I’ve been trying to get a models performance to be able to optimise the inference and training time.
There are several pieces to it but the main issue is that even the Tensorflow Profiler’s guide does not currently show a summary using current versions of the packages (tf 2.17, Keras 3.4.1 etc.)
However, most of the profiler’s functionality works, but not the summary page, which returns a cryptic error: No step marker observer and hence the step time is unknown.
I’ve dug down the tensorflow and tensorflow/profiler issue-threads, but the workarounds are for docker or permissions problems, none of which appears here.
The functionality that works is most of the list shown here:
I’ve created a simple colab to reproduce the results, this is the Python code for it:
# !pip uninstall tensorflow keras tensorboard-plugin-profile tensorboard tb-nightly tensorboardX -y
# !pip install -U tensorflow==2.17.0 keras==3.4.1 tensorboard-plugin-profile
import tensorflow as tf
import keras
from keras.api.layers import Dense, Flatten
from keras.api.callbacks import TensorBoard
from datetime import datetime
import tensorflow_datasets as tfds
tfds.disable_progress_bar()
(ds_train, ds_test), ds_info = tfds.load(
'mnist',
split=['train', 'test'],
shuffle_files=True,
as_supervised=True,
with_info=True,
)
def normalize_img(image, label):
"""Normalizes images: `uint8` -> `float32`."""

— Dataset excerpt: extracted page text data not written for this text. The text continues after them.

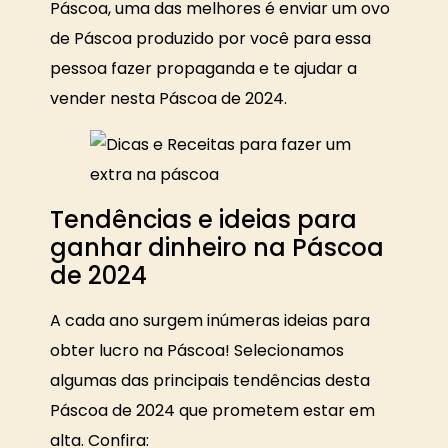
Páscoa, uma das melhores é enviar um ovo
de Páscoa produzido por você para essa
pessoa fazer propaganda e te ajudar a
vender nesta Páscoa de 2024.
Tendências e ideias para
ganhar dinheiro na Páscoa
de 2024
A cada ano surgem inúmeras ideias para
obter lucro na Páscoa! Selecionamos
algumas das principais tendências desta
Páscoa de 2024 que prometem estar em
alta. Confira:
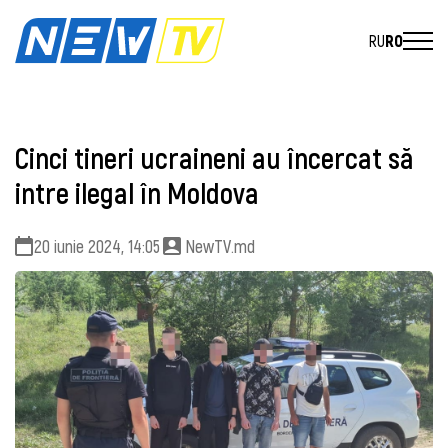
RU
RO
Cinci tineri ucraineni au încercat să
intre ilegal în Moldova
20 iunie 2024, 14:05
NewTV.md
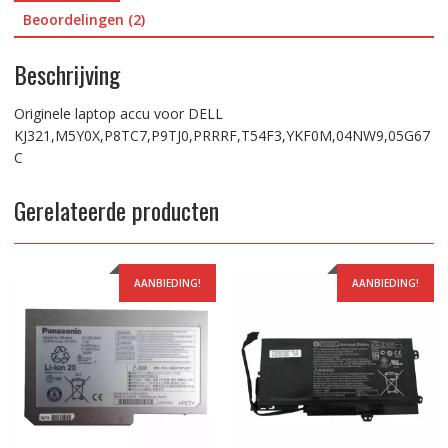
Beoordelingen (2)
Beschrijving
Originele laptop accu voor DELL
KJ321,M5Y0X,P8TC7,P9TJ0,PRRRF,T54F3,YKF0M,04NW9,05G67
C
Gerelateerde producten
AANBIEDING!
AANBIEDING!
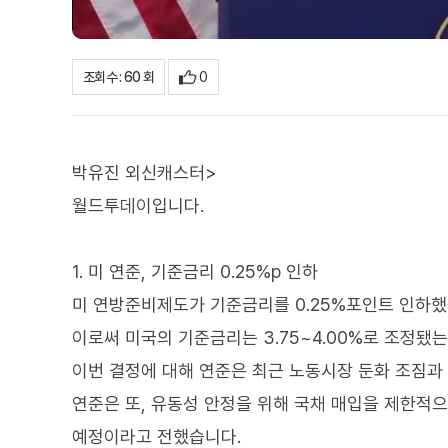
0
조회수 : 60 회
박유진 외신캐스터>
월드투데이입니다.
1. 미 연준, 기준금리 0.25%p 인하
미 연방준비제도가 기준금리를 0.25%포인트 인하했
이로써 미국의 기준금리는 3.75~4.00%로 조정됐는
이번 결정에 대해 연준은 최근 노동시장 둔화 조짐과
연준은 또, 유동성 안정을 위해 국채 매입을 제한적
예정이라고 전했습니다.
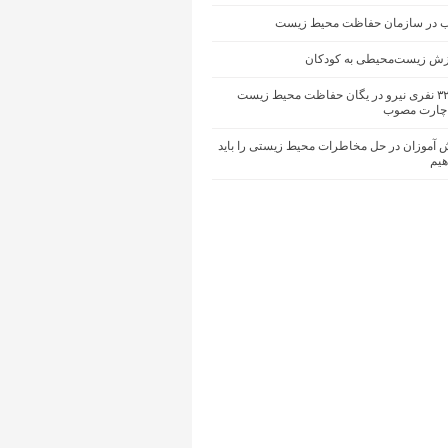
ب در سازمان حفاظت محیط زیست
زش زیست‌محیطی به کودکان
کمبود ۳۲۰۰ نفری نیرو در یگان حفاظت محیط زیست
چارت مصوب
 آموزان در حل مخاطرات محیط‌ زیستی را باید
یم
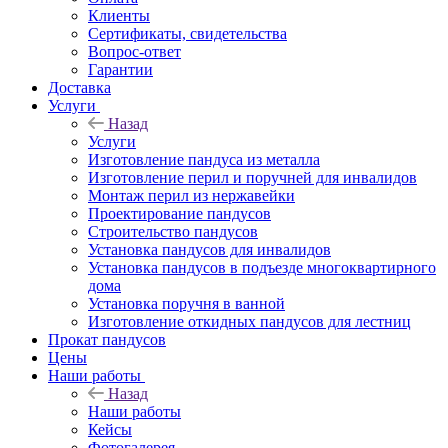
Клиенты
Сертификаты, свидетельства
Вопрос-ответ
Гарантии
Доставка
Услуги
Назад
Услуги
Изготовление пандуса из металла
Изготовление перил и поручней для инвалидов
Монтаж перил из нержавейки
Проектирование пандусов
Строительство пандусов
Установка пандусов для инвалидов
Установка пандусов в подъезде многоквартирного
дома
Установка поручня в ванной
Изготовление откидных пандусов для лестниц
Прокат пандусов
Цены
Наши работы
Назад
Наши работы
Кейсы
Фотогалерея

return tf.cast(image, tf.float32) / 255., label
ds_train = ds_train.map(normalize_img)
ds_train = ds_train.batch(128)
ds_train = ds_train.cache()
ds_train = ds_train.prefetch(tf.data.experimental.AUTOTUNE)
ds_test = ds_test.map(normalize_img)
ds_test = ds_test.batch(128)
ds_test = ds_test.cache()
ds_test = ds_test.prefetch(tf.data.experimental.AUTOTUNE)
model = keras.models.Sequential([
keras.layers.Input(shape=(28, 28, 1)),
keras.layers.Flatten(),
keras.layers.Dense(412,activation='relu'),
keras.layers.Dense(10, activation='softmax')
])
model.compile(
loss='sparse_categorical_crossentropy',
optimizer=keras.optimizers.Adam(0.001),
metrics=['accuracy']
)
logs = "logs/" + datetime.now().strftime("%Y%m%d-%H%M%S")
options = tf.profiler.experimental.ProfilerOptions(host_tracer_level = 3,
python_tracer_level = 1,
device_tracer_level = 1)
tboard_callback = tf.keras.callbacks.TensorBoard(log_dir = logs, histogram_freq = 1, profile_batch='10, 15')
tf.profiler.experimental.start(logs,options=options)
model.fit(ds_train, epochs=4, validation_data=ds_test,callbacks = [tboard_callback], steps_per_epoch=1)
tf.profiler.experimental.stop()
%load_ext tensorboard
%tensorboard --logdir="{logs}"
Can anyone suggest what’s going on here and how to get it fixed?